Health Minister John Dornan said the province is working to reduce its reliance on temporary health care workers.Adrian Wyld/The Canadian Press
The New Brunswick government has tabled legislation that will cancel a major nursing contract with an Ontario staffing agency and also shields the province and its officials from being sued.
In tabling Bill 7 on Wednesday, New Brunswick Health Minister John Dornan said in a statement that the contract was “unfair to taxpayers and had a significant impact on the overall budget for the Department of Health.”
The minister said the province is working to reduce its reliance on temporary health care workers. “The exceptional nature of this specific contract means we are moving forward with legislation to terminate the agreement.”
The bill comes nearly two months after the Vitalité Health Network ended all shifts for temporary nurses supplied by the Toronto company, Canadian Health Labs (CHL).
Officials at Vitalité have blamed CHL for causing a $100-million deficit for the province’s health authority in 2023-24. Vitalité signed agreements with CHL in 2022, at a time when health officials across Canada increasingly turned to companies supplying temporary nurses, also called travel nurses, to reduce severe staff shortages made worse by the pandemic.
A 2024 investigation by The Globe and Mail revealed that CHL charged more than other companies, invoicing Vitalité $306.70 an hour for a nurse, six times what RNs usually earn.

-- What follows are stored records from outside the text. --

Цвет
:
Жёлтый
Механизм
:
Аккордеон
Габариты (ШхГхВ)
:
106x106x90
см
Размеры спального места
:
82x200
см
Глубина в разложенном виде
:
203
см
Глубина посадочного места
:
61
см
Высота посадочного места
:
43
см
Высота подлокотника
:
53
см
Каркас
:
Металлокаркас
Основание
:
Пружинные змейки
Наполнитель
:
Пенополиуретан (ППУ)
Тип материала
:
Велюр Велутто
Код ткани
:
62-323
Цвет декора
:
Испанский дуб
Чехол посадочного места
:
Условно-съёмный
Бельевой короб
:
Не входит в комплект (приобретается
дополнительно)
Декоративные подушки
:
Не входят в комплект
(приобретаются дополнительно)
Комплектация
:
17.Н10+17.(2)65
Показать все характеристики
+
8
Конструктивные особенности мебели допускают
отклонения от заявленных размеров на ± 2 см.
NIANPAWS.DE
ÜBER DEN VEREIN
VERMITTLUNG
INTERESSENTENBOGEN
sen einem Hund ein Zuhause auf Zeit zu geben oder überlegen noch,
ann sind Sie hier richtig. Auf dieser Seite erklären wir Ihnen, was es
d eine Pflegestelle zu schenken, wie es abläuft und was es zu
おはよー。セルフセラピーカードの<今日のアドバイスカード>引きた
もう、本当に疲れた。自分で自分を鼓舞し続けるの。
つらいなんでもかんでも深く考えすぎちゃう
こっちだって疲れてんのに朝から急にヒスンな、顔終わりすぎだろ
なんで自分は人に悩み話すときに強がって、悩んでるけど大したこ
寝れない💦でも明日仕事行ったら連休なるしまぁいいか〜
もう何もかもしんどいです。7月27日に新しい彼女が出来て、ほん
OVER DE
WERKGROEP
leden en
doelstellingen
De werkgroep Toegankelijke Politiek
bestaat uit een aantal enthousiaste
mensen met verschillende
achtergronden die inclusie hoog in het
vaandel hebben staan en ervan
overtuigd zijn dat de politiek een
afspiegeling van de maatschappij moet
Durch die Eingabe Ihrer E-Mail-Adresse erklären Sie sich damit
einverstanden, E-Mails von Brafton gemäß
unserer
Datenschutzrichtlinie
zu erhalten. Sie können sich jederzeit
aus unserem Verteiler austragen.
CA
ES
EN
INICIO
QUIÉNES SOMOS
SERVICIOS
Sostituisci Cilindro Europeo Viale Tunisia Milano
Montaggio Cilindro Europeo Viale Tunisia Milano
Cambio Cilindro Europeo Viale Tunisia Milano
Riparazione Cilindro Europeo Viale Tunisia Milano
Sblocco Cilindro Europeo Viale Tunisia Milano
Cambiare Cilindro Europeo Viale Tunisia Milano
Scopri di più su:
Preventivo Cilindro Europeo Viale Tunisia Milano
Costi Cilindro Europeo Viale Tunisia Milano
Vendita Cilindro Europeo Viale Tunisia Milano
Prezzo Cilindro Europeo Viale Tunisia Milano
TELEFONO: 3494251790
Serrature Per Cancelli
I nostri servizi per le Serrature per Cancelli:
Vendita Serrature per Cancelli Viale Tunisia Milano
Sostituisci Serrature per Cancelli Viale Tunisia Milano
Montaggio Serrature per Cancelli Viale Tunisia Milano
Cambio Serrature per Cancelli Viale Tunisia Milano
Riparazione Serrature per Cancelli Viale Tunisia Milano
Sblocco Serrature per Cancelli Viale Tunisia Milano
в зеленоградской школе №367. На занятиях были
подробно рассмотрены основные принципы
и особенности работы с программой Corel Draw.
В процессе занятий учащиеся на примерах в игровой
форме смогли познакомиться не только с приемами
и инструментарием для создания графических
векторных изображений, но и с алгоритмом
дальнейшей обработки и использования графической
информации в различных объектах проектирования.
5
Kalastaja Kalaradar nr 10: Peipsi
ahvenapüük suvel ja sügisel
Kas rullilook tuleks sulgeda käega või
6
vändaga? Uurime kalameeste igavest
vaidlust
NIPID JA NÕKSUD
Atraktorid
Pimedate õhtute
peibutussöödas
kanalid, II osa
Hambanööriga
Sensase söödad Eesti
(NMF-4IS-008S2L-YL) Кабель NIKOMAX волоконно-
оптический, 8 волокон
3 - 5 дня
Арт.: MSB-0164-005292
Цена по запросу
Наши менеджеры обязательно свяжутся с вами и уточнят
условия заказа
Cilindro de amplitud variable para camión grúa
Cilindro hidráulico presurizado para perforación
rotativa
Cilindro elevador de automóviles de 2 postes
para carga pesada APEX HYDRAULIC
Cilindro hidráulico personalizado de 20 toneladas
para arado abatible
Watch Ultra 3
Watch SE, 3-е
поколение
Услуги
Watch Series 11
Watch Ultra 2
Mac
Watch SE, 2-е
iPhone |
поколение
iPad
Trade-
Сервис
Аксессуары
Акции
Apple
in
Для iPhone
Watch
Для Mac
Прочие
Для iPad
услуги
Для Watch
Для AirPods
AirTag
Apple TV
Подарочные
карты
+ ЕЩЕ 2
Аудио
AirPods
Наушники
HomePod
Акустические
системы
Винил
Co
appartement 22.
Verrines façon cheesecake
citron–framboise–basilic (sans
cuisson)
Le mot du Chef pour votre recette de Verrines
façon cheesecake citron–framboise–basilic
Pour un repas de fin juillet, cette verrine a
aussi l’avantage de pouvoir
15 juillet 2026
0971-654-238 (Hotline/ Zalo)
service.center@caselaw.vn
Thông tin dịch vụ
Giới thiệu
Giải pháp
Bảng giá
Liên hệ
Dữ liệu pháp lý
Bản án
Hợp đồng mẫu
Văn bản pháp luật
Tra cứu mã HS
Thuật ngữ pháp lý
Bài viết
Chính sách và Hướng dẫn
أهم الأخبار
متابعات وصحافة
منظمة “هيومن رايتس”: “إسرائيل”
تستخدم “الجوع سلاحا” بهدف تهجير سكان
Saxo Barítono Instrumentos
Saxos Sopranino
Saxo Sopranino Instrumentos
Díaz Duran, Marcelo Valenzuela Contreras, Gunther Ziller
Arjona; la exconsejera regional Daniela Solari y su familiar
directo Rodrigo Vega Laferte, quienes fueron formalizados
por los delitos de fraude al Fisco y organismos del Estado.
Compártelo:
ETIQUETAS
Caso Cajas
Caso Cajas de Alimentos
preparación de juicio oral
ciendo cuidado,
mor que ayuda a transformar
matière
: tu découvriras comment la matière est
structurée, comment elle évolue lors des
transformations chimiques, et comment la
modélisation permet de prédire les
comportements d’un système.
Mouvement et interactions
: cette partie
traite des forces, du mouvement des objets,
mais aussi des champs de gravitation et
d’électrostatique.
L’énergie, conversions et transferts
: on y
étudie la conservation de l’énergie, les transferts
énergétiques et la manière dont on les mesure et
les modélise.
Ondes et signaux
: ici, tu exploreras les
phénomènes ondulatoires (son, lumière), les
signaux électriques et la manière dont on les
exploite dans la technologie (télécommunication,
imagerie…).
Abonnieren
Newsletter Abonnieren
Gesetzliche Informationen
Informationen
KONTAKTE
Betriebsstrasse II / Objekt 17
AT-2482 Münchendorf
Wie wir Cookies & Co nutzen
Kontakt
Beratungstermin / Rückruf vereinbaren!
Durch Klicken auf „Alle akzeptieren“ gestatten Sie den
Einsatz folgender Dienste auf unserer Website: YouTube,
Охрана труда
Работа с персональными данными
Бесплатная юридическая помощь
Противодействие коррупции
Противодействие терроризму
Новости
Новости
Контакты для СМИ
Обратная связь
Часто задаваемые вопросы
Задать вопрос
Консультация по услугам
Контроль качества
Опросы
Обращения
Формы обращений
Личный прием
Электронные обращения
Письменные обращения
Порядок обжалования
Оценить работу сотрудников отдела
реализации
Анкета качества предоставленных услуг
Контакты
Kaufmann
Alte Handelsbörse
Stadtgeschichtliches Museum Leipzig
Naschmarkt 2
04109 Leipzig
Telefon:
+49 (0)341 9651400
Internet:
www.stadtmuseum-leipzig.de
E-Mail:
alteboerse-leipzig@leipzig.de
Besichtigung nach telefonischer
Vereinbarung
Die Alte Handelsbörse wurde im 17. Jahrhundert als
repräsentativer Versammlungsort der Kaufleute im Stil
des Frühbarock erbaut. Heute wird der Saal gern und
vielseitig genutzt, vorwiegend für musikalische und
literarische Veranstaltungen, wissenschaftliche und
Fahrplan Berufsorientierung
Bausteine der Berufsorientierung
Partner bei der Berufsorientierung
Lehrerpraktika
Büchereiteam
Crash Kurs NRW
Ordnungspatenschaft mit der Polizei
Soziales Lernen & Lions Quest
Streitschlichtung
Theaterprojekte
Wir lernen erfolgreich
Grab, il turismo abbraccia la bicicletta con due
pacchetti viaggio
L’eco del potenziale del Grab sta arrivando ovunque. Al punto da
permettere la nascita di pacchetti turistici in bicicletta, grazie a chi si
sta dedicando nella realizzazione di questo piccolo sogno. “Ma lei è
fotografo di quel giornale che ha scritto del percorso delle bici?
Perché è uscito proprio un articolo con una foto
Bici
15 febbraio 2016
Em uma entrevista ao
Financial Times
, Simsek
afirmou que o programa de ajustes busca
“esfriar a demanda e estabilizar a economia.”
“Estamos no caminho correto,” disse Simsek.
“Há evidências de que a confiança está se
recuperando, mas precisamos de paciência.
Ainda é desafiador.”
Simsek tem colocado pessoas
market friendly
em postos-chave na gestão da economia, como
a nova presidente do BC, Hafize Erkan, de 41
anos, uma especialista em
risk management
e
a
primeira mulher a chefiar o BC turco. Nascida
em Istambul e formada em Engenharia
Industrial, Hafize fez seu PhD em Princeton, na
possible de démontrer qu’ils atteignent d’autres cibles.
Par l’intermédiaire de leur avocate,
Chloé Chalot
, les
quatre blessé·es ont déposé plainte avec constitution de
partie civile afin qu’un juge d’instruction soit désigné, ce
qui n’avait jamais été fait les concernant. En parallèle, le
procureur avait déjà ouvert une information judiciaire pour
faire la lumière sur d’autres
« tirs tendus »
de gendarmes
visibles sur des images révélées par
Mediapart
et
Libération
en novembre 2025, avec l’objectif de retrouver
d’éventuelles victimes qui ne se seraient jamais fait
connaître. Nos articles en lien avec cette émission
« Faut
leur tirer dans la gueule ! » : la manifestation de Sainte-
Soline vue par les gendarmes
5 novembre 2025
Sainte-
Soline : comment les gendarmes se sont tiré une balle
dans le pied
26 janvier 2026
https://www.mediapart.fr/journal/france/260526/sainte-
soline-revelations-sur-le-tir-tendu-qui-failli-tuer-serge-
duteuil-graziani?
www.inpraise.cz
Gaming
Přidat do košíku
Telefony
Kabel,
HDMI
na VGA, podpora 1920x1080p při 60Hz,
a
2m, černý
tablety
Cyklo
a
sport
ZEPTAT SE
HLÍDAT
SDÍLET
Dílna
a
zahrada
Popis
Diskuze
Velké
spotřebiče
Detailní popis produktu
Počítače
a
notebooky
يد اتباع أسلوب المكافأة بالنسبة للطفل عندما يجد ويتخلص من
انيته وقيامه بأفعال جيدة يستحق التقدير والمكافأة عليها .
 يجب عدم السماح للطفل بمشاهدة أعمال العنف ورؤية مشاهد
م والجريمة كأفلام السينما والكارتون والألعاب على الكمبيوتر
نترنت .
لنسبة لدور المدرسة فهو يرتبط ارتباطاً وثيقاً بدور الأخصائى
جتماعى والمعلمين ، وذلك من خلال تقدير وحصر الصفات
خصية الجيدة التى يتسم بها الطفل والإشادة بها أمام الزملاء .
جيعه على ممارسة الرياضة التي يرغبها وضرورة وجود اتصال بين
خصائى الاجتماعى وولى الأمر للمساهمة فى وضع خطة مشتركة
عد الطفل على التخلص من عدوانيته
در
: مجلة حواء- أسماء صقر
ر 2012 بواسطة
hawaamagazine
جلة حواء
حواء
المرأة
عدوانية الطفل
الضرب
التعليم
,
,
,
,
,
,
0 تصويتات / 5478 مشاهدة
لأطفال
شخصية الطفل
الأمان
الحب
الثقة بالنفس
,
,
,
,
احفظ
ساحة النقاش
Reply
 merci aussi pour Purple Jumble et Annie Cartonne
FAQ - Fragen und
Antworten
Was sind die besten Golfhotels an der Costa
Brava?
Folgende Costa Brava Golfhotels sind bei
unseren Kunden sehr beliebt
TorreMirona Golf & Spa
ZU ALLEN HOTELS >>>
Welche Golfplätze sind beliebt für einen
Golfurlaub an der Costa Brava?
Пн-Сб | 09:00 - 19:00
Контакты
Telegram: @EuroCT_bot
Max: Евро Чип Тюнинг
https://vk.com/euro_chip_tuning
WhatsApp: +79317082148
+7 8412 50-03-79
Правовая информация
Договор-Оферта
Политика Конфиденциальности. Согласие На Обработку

The Globe reported that CHL billed Vitalité $219 a night to lodge each nurse while billeting some of them in apartment buildings owned by an affiliated corporation. The company also received a $46 daily meal allowance for each nurse but told its workers to pay for their own food.
A later review by provincial Auditor-General Paul Martin was critical of the travel-nursing companies’ costs and billing practices.
CHL responded to a request for comment with a one-sentence written statement that didn’t mention Bill 7 but noted that the company had provided New Brunswick with “quality health care by placing hundreds of essential front line health care professionals in rural, remote, and underserviced communities.”
In a statement, Vitalité said it will comply with the legislation if it is enacted. It added that the use of travel nurses was “an exceptional practice stemming from a crisis situation.”
Vitalité CEO France Desrosiers has previously said that her organization only retained CHL because the company promised that it could supply large numbers of bilingual nurses to the province’s francophone public-health authority.
Section 9 of the contract that Dr. Desrosiers signed with CHL said that “under no scenario will this Agreement be terminated without cause by Vitalité before the end date of Feb. 5, 2026.”
The new legislation states that the deal between CHL and Vitalité is “null and void” despite Section 9 of the contract.
The bill also said that no legal action can be filed in the province as a result of the cancellation of the contract and the minister and other health officials have immunity from litigation.
It is not unprecedented for a province to nullify contracts and bar people affected from suing, according to a 1995 paper by Patrick Monahan (now a judge, he was then a law professor at the Osgoode Hall Law School of York University).
The paper cautioned that such “short-term political expediency” risks undermining the rule of law.
“Whenever provinces have acted in a high-handed or arbitrary manner, repudiating contracts and denying compensation to those affected without their consent, the courts have found a way to intervene,” the paper said.
Vitalité stopped relying on CHL on Jan. 31, giving the company’s travel nurses less than a day’s notice that they were no longer to report for their shifts at local hospitals and nursing homes.
According to Mr. Martin’s audit, CHL accounted for 80 per cent of Vitalité‘s travel-nursing costs.